Additionally, obviously old UI’s look and feel cheap. Almost every business owner I have met is willing to spend the extra money for an attractive UI. It felt unnatural to me the first time I hired an Adobe Photoshop professional to draft a modern UI for an iPad app, but it turned out being the best expense I made on that specific project. An update does not feel like an update if users see the same ugly interface.
Budget for Support
When hiring developers in unfamiliar languages, you as the project leader sacrifice some control over the quality and sustainability of a codebase. When striking agreements to develop and hand off software to the client, budget your time and money for incidental support. When striking work agreements with developers for the project, include provisions for future support. You should enter agreements with the knowledge that there is a very high likelihood of untimely failure that you will be expected to support on a moment’s notice. If you are developing in an unfamiliar language, your developers for the project also need to be available at short notice, because they are both domain experts and most familiar with the codebase.
Preparing for failure is a less critical procedure when data scientists are working with other data scientists.
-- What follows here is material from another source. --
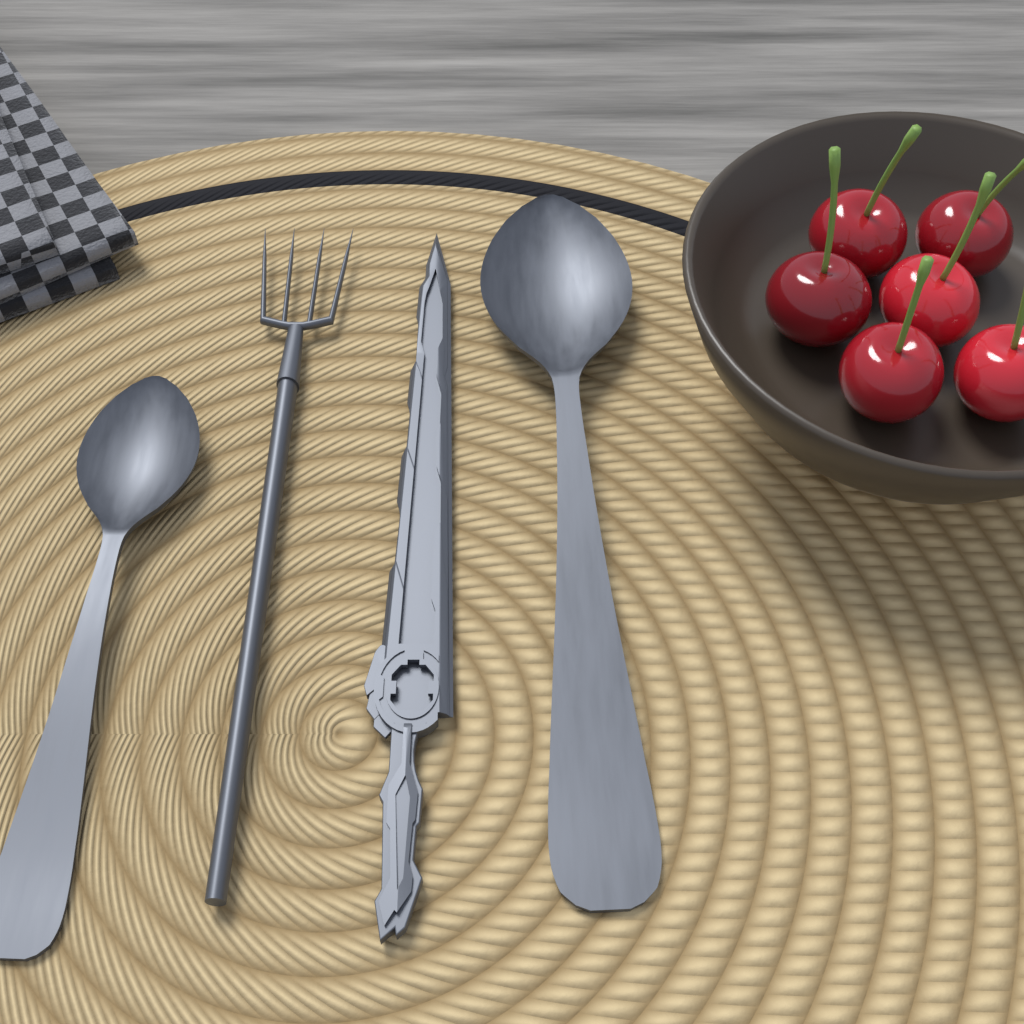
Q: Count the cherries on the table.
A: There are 6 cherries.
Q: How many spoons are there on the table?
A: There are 2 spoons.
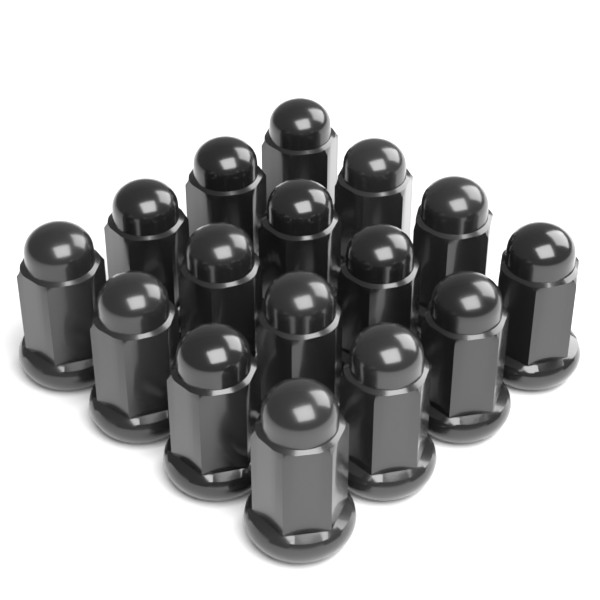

More likely than not, any R programmer can debug any R program, any Python programmer can debug any Python program, and so on. In these situations, as long as you or one other team member is available to investigate the problem, it will be fixed in a timely manner.
Have Sharp Administrative Skills
As a project manager, you want to maximize ease of development and proprietary control over the project. In other words, you want to enable developers to work while still maintaining total and real-time control over the assets being created. This requires an array of administrative skills including:
- Cloud administration
- Aim for familiarity with at least two cloud providers and at least one cloud CLI
- Avoid deploying on shared instances owned or leased by developers, lease your own hadrware at all costs
- Learn to manage networks and firewalls for different types of applications
- Linux administration
- User and permissions management are very important for securing servers with multiple developers and/or web-facing servers
- Package and dependency management are essential skills. Know which Linux distributions meet your needs.
- Git/Github administration
- know how to operate, analyze, and organize, even if you won’t be making commits
- Assess need for and be able to deploy private Git servers
- Database administration
- As with the cloud, avoid using database instances owned or leased by anyone other than yourself
- Understand the differences between database backups and file-system backups, make use of frequent database backups
- Authorize users and set permissions with similar discretion as with Linux file-systems
There are a number of things data scientists can do to improve their project management skills. It is worth noting, these are broad and introductory pointers to the world of DevOps. A thorough treatment of DevOps as a practice can seem overwhelming and foreign, especially for those programmers that have not worked in enterprise settings. I encourage anyone interested to investigate DevOps and the more advanced tools used to maintain and deploy software on an large scale. For a practical treatment of such tools, I recommend The DevOps 2.0 Toolkit by Victor Farcic.